Mais à la tombée de la nuit, Atroun s’avança.

«Où est Youssouf? (c’est ainsi qu’on appelait Olivier Pain)» lui demandai-je tout inquiet.

«Mon maître est mort; c’est pourquoi nous nous sommes tant trouvés en retard.»

«Mort?» répétai-je bouleversé.

«Oui, mort, répéta Atroun, nous l’avons même déjà enterré!»

«Dis-moi comment cela s’est passé...»

«Youssouf, mon maître, était si faible, qu’il ne pouvait plus se tenir à cheval; nous fûmes forcés de nous traîner une partie du chemin, à pied. A plusieurs reprises, il perdit connaissance; puis il me parla en sa langue que nous ne comprenions pas. Nous le mîmes enfin sur un angareb que nous plaçâmes sur la selle d’un chameau; il ne put s’y tenir et tomba. Dès lors, il perdit connaissance, jusqu’au moment où il mourut. Nous l’enveloppâmes dans une ferda (drap en coton) et nous l’enterrâmes. Les esclaves de Zeki ont apporté à leur maître tout ce qu’il possédait.»

Quoique Olivier Pain fût sérieusement atteint, j’attribuai la rapidité de sa mort à la chute qu’il avait faite du chameau. Pauvre homme!
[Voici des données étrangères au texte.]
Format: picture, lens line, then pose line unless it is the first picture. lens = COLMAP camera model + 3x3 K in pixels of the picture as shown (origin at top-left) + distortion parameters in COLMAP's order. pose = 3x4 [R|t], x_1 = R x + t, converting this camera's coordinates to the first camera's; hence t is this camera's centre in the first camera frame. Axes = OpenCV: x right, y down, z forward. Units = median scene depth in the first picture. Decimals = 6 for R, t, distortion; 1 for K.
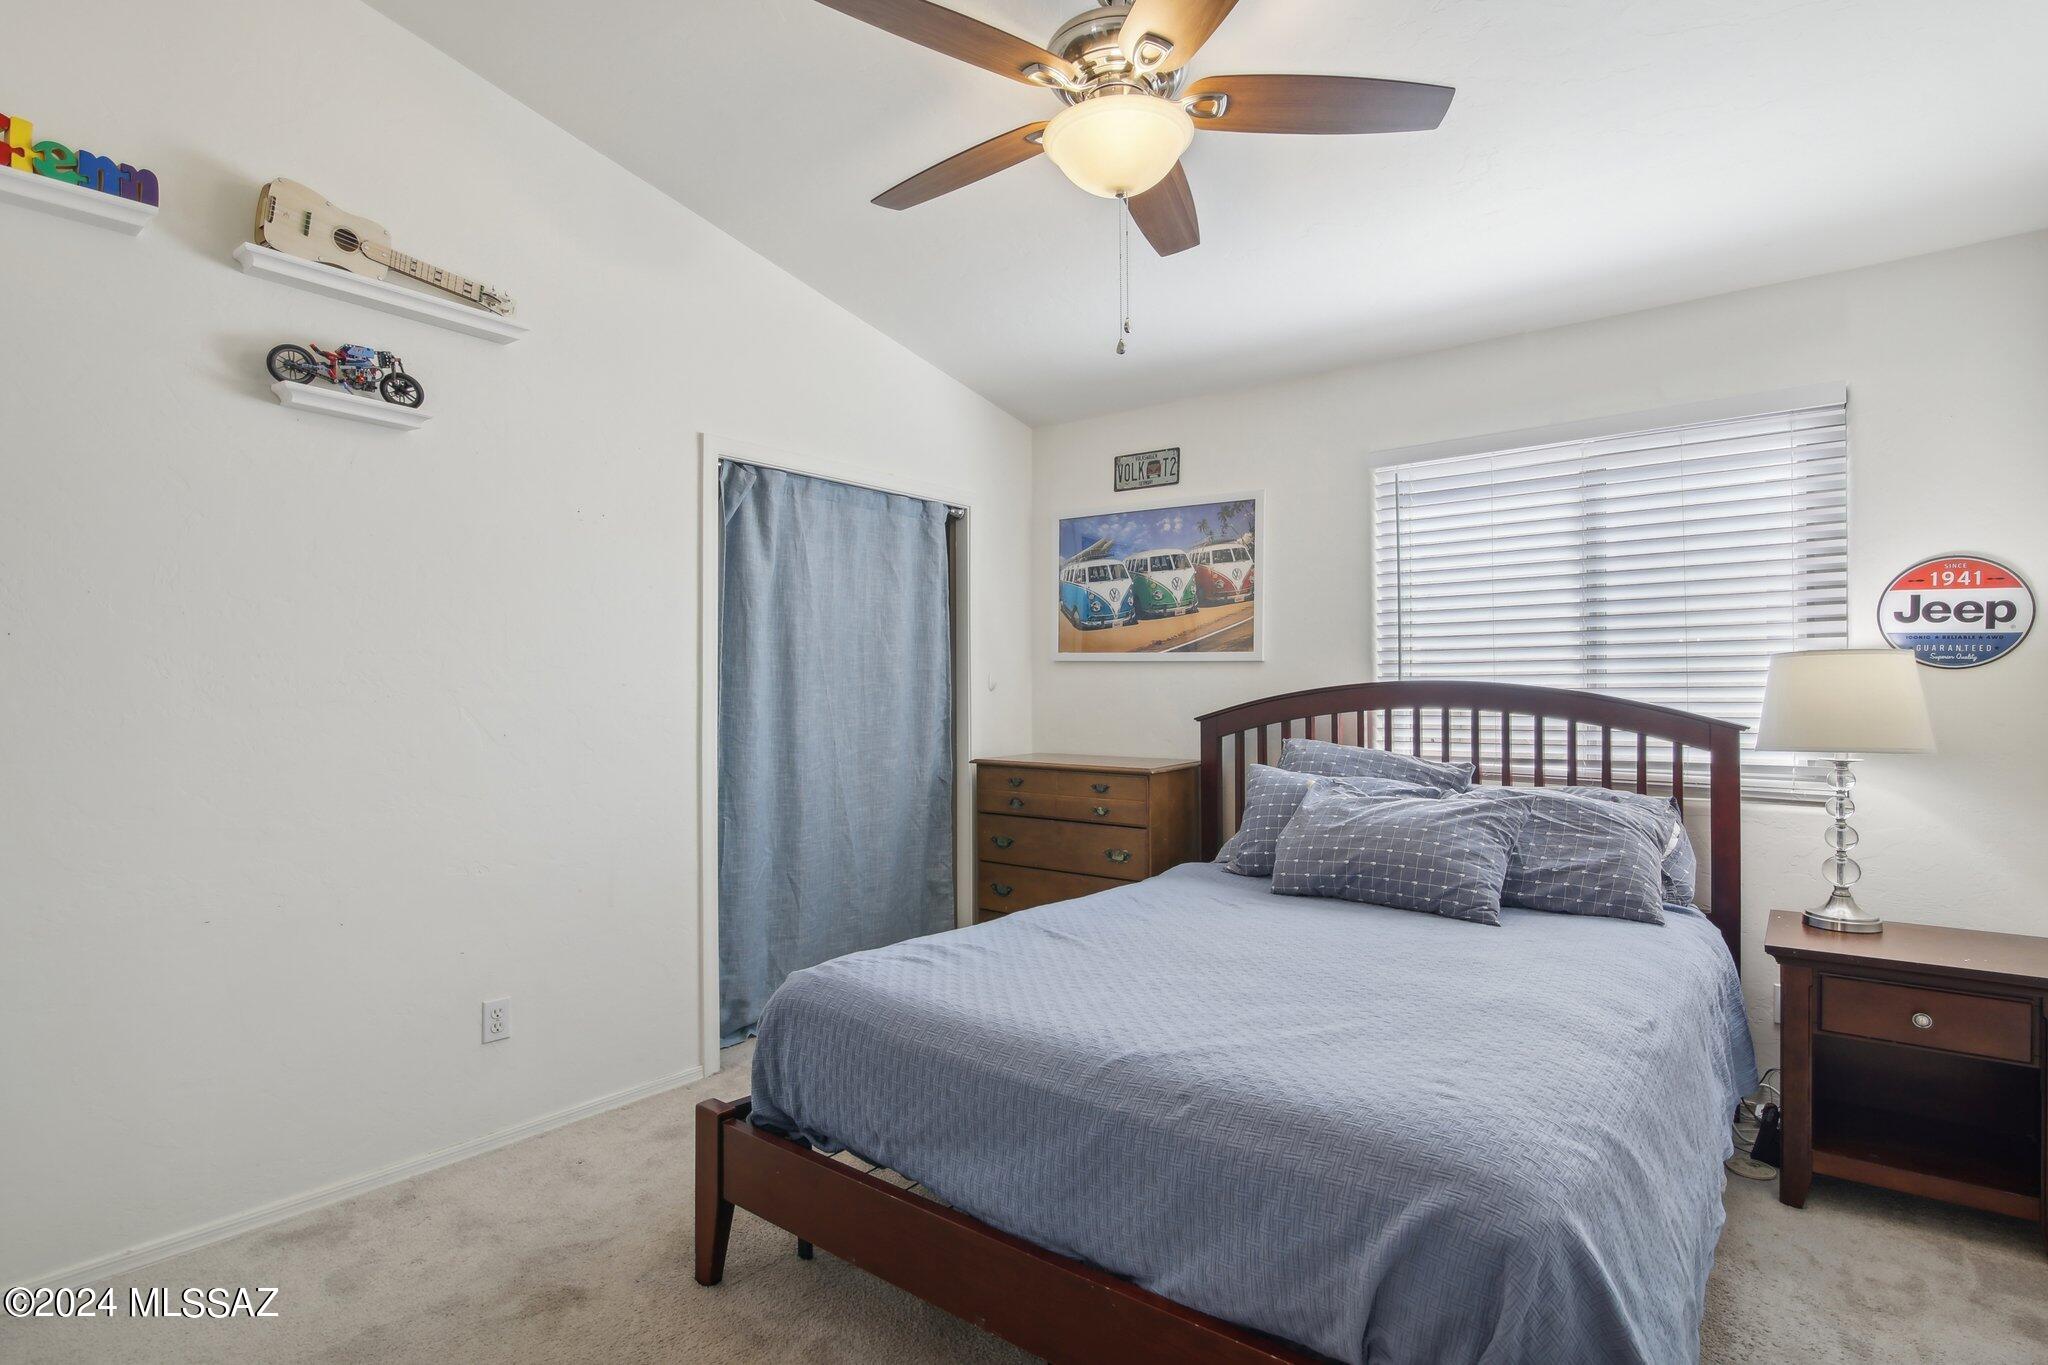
lens RADIAL K [[974.3, 0, 1045.6], [0, 974.3, 686.0], [0, 0, 1]] dist [0.003747, 0.000563]
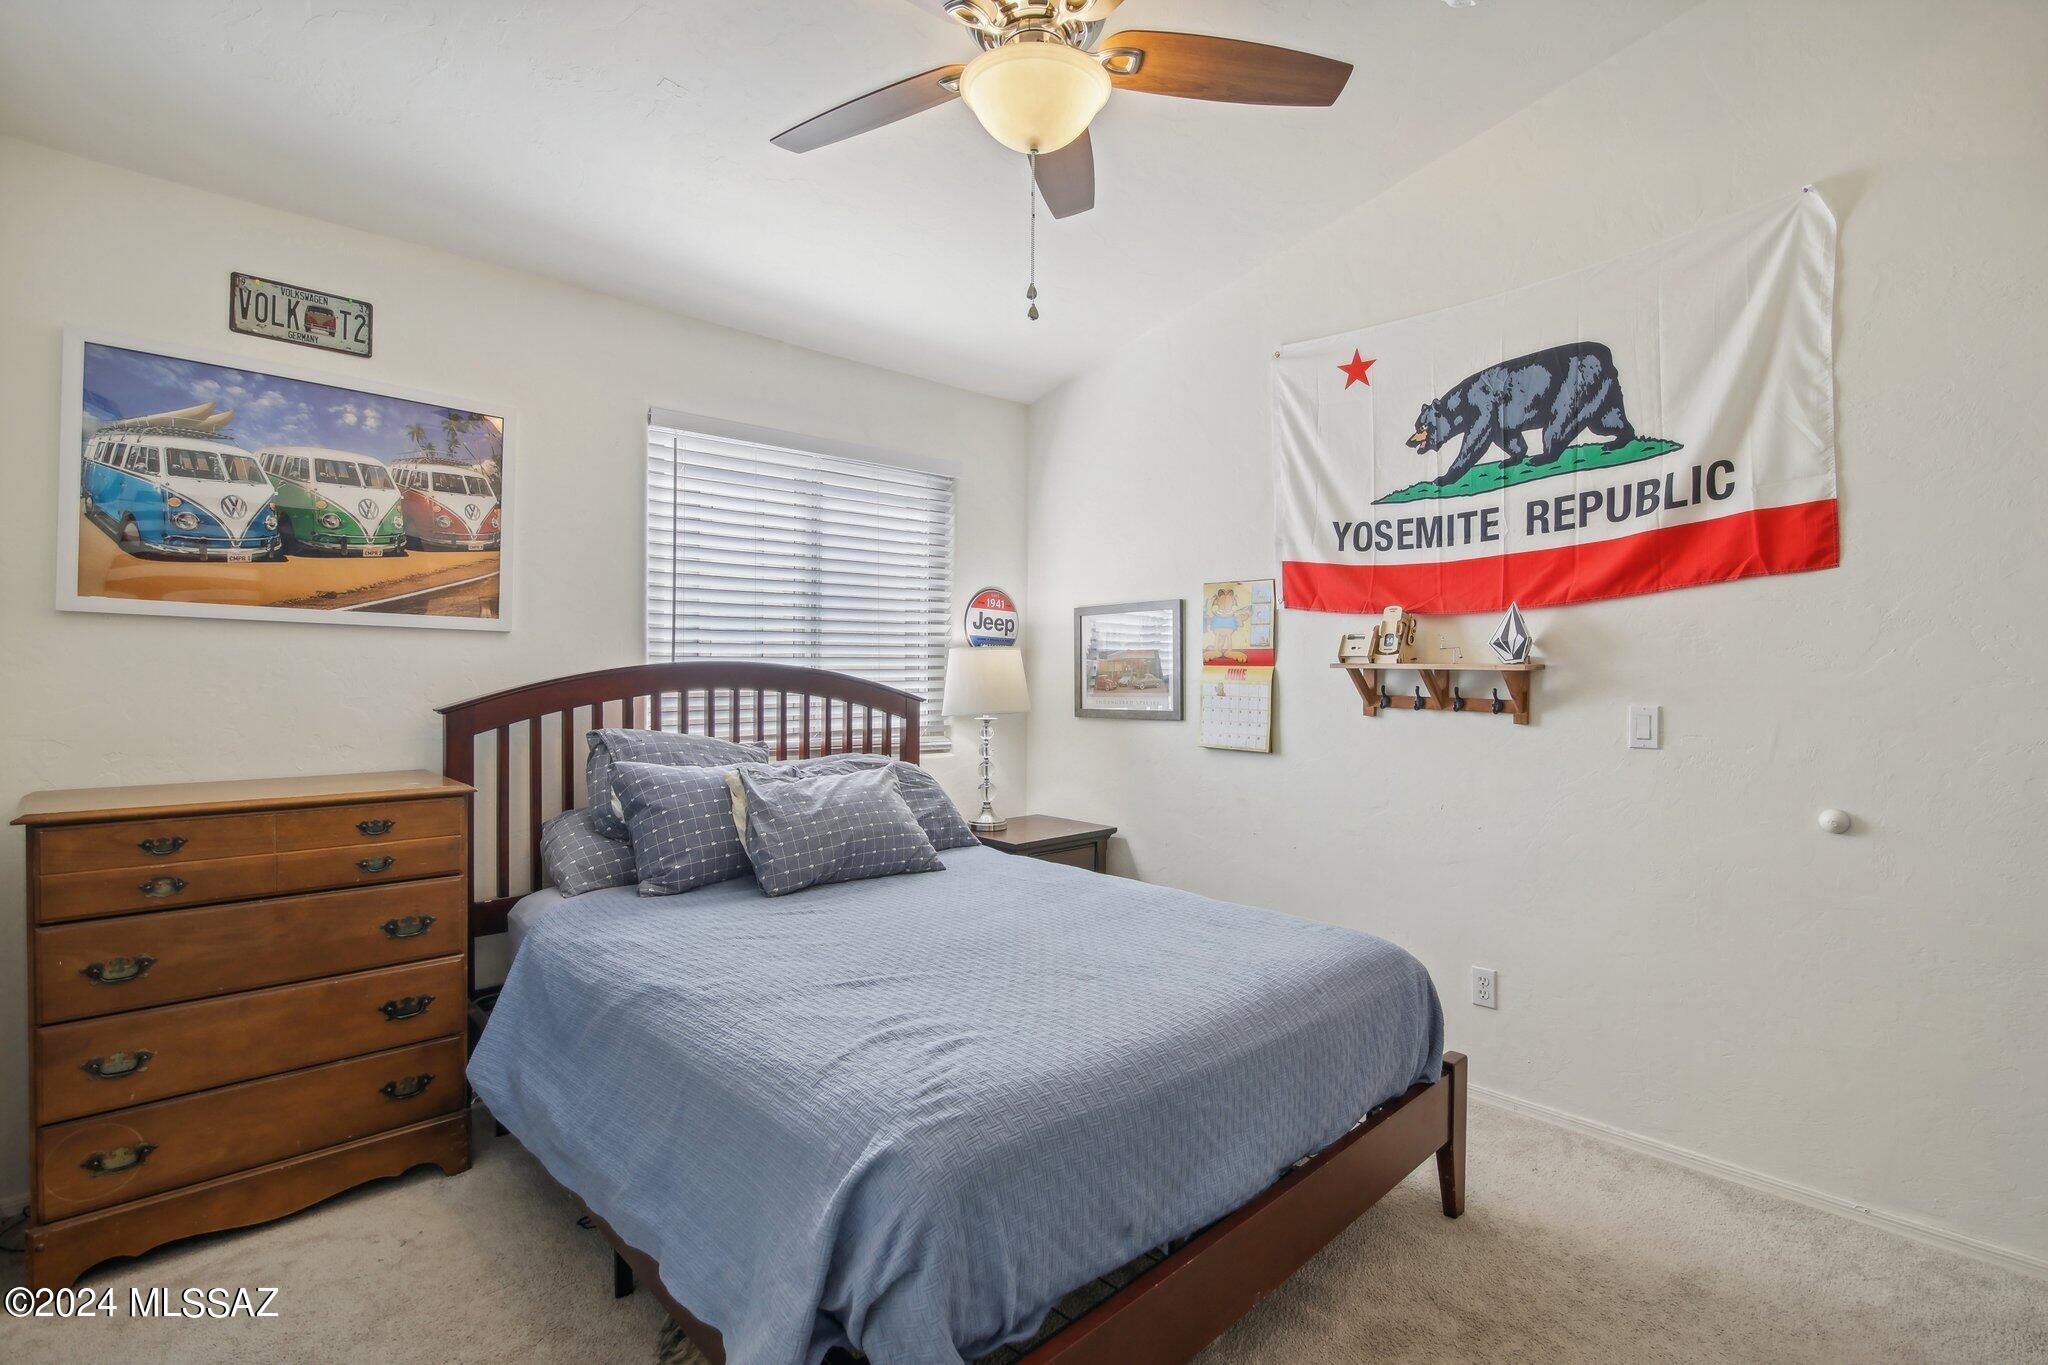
lens RADIAL K [[974.3, 0, 1045.4], [0, 974.3, 676.0], [0, 0, 1]] dist [0.003747, 0.000563]
pose [[0.182606, -0.000524, 0.983186, -0.447558], [-0.006360, 0.999978, 0.001714, 0.004806], [-0.983166, -0.006566, 0.182599, 0.438039]]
Arriver avec de si hautes visées et finir si tristement!

Je fis part aussitôt de sa mort au calife.

«Il est heureux», me répondit-il. Puis il fit savoir à Zeki qu’il eut à conserver avec soin, provisoirement, tout ce qui avait appartenu à Olivier Pain. Il m’envoya auprès du Mahdi pour le prévenir. Celui-ci parut prendre à cette nouvelle une part plus grande que le calife et récita même la prière des morts.

Trois jours s’écoulèrent, nous approchions de Khartoum. En route, nous eûmes l’occasion d’apercevoir à maintes reprises les bateaux à vapeur de Gordon qui apparaissaient dans le lointain; ils semblaient se livrer à des reconnaissances; mais ils se retirèrent sans attendre notre arrivée.

Nous venions de dresser nos tentes, quand un moulazem du Mahdi me pria de le suivre chez son maître, où se trouvaient déjà le sheikh Abd el Kadir woled Om Mariom, autrefois cadi de Kalakle, jouissant d’une grande renommée chez les habitants du Nil Blanc, et Husein Pacha.

«Je t’ai fait appeler, me dit le Mahdi, afin que tu préviennes Gordon que sa chute est prochaine. Dis-lui que je suis bien le Mahdi, qu’il se rende avec sa garnison afin de pouvoir se sauver, lui et son âme; fais-lui entendre que, s’il refuse, tous combattront contre lui, et toi-même aussi; la victoire nous est assurée. Ma lettre n’a d’autre but que d’empêcher le sang de couler abondamment.»

Je me tus. Husein m’engageait fortement à répondre.

«O Mahdi! répliquai-je enfin, écoute mes paroles; je te parlerai à cœur ouvert; pardonne-moi si ma réponse est peut-être vive et si tous les termes n’en sont pas pesés. Si j’écris à Gordon que tu es le vrai Mahdi, il ne me croira pas, si je le menace de le combattre de ma propre main, il ne me craindra pas. Mais toi, dis-tu, tu ne veux pas que le sang soit répandu. Je le sommerai donc de se rendre; je lui dirai qu’il est trop faible pour soutenir un combat contre toi, le victorieux et qu’il n’a aucun secours à attendre du dehors. Je l’informerai enfin que je suis prêt à servir d’interprète entre toi et lui.»